Nur ein einziges Mal kämpfte er mit den Tränen

Auf alle seine Anrufer, die zwischen 11 und 96 Jahre alt waren, stellte er sich ein. Meist reagierte er verständnisvoll, doch konnte er auch wütend und ungehalten werden. Etwa dann, wenn er mit Anrufern wie "Nicole" (29) telefonierte, die seit ihrem 16. Lebensjahr von Sozialhilfe lebt und mit fettigen Haaren zu Jobinterviews geht, damit sie niemand nimmt. Ihre vom Staat bezahlte Wohnung hat sie untervermietet. "Du zockst uns ab, betrügst und arbeitest schwarz", warf er ihr vor. "Kannst du nicht verstehen, dass wir da alle sehr wütend sind?"

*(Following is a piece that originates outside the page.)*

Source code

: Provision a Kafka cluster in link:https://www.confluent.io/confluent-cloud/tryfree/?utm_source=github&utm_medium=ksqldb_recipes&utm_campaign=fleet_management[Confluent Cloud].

Deutliche Worte fand er auch bei getürkten Anrufen. Etwa als "Angelika" (22) anrief, um von ihrer Zeit auf der Straße zu erzählen. Sie sei von ihren Eltern geschlagen und rausgeschmissen worden und dann mit 18 schwanger geworden. Als sie sich in Widersprüche verwickelte, fing sie schließlich an, ihn zu beschimpfen und auszulachen. Domian blieb gelassen, stutzte sie aber zurecht: "Über so was macht man keine so üblen Scherze. Denn es gibt viele Leute in so einer Situation, denen es wirklich schlecht geht."



Nur ein einziges Mal in der ganzen Zeit fehlten ihm die Worte. Als ihm der 24-jährige "Simon" von seiner schweren Krebserkrankung im Endstadium erzählte, kämpfte Domian mit den Tränen. Er war so betroffen, dass er nach dem Gespräch 30 Sekunden vergeblich versuchte, die Moderation wiederaufzunehmen. Erst nach einem eingespielten Musiktitel ging es weiter.

Gespräche wie dieses lassen Domian nach eigenem Bekunden demütig werden: "Bei so viel Elend verschwinden meine eigenen Probleme im Nichts." Schon lange gilt der studierte Germanist, Philosoph und Politologe, der beim WDR als Kabelträger anfing, als "Institution" (Frankfurter Rundschau), als "Kummerkasten der Nation" (Die Welt), als "Vertrauenslehrer und Nachtstimme des deutschen Fernsehens" (Die Zeit).

Als ihm 2015 der Sonderpreis des Robert Geisendörfer Preises der evangelischen Kirche verliehen wurde, bezeichnete ihn die evangelische Rundfunkbeauftragte, Pastorin Andrea Schneider, als den "Seelsorger der Nation" und als "Licht in der Nacht". Über seine Sendung sagte sie: "Klar, das ist eine angestrahlte Bühne für Selbstdarstellungs-Vielredner und Sensationslustige. Aber sie ist eben auch ein heller Raum für Mundtot-Gemachte und Lebenslust-Geknickte."

Endlich bekommt er seine Fans zu sehen

Und was wird jetzt aus all denen, die bald nicht mehr bei ihm anrufen können? "Wir bekommen in der Tat seit Monaten Unmengen von Mails, in denen die Menschen ihre Sorge ausdrücken, demnächst keine Anlaufstelle mehr zu haben. Und das tut mir von Herzen leid", sagt Domian. Ihm bleibe nichts weiter, als Menschen in großer Not auf die Telefonseelsorge zu verweisen.

Von Januar bis April wird er nun erst einmal mit einer 1Live-Produktion auf Talk-Tournee durch Nordrhein-Westfalen gehen. "Darauf freue ich mich schon sehr." Denn dann bekommt er seine Fans endlich auch mal zu sehen. Außerdem will er sich mehr dem Bücherschreiben widmen.

Wenn er die Uhr 22 Jahre zurückdrehen könnte, würde er sich wieder so entscheiden? "Auf jeden Fall! Und ich hatte das große Glück, dass der WDR all die Jahre dieses bisweilen schwierige Format gestützt und getragen hat. Man braucht für eine solche Sendung starke Chefs im Rücken. Die hatte ich immer."